On Conceptually Simple Algorithms for Variants of Online Bipartite Matching

Abstract

We present a series of results regarding conceptually simple algorithms for bipartite matching in various online and related models. We first consider a deterministic adversarial model. The best approximation ratio possible for a single-pass deterministic online algorithm is 1/2, which is achieved by any greedy algorithm. Dürr et al. [15] recently presented a 2-pass algorithm called Category-Advice that achieves approximation ratio 3/5. We extend their algorithm to multiple passes. We prove the exact approximation ratio for the k-pass Category-Advice algorithm for all $$k \ge 1$$ , and show that the approximation ratio converges to the inverse of the golden ratio $$2/(1+\sqrt{5}) \approx 0.618$$ as k goes to infinity.
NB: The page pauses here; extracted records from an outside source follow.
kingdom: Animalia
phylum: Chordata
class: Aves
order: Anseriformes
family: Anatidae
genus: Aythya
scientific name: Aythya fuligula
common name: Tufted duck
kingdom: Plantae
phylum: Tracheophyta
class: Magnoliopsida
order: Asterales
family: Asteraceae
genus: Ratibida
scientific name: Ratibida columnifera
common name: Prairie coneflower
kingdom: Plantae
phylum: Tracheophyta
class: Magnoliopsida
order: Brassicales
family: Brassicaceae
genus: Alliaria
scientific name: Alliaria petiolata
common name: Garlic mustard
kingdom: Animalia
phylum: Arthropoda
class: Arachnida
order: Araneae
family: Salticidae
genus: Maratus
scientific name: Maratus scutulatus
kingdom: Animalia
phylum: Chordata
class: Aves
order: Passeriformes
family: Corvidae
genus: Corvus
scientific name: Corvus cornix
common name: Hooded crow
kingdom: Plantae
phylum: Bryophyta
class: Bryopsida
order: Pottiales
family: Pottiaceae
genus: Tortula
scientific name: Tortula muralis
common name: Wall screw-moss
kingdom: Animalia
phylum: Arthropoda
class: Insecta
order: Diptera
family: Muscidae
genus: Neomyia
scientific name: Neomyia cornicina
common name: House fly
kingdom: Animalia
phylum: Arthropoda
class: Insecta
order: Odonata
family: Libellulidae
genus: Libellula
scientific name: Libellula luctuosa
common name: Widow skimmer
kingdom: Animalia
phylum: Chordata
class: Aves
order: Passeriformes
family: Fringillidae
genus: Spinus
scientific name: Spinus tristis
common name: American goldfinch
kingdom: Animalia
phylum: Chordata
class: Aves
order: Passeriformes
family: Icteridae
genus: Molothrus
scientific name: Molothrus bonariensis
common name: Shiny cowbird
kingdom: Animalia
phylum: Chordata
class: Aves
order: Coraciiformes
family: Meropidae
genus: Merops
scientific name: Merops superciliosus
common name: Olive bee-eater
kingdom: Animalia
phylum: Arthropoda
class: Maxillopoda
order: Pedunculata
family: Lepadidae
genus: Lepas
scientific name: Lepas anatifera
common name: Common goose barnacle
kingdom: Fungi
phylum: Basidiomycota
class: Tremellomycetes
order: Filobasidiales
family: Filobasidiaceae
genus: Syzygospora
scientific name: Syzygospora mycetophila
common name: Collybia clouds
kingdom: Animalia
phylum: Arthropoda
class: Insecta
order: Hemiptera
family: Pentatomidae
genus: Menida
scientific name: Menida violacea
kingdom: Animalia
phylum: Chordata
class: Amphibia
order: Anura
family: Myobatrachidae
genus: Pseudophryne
The convergence is extremely fast—the 5-pass Category-Advice algorithm is already within $$0.01\%$$ of the inverse of the golden ratio. We then consider two natural greedy algorithms—MinDegree and MinRanking. We analyze MinDegree in the online IID model and show that its approximation ratio is exactly $$1-1/e$$ . We analyze MinRanking in the priority model and show that this natural algorithm cannot obtain the approximation of the Ranking algorithm in the ROM model.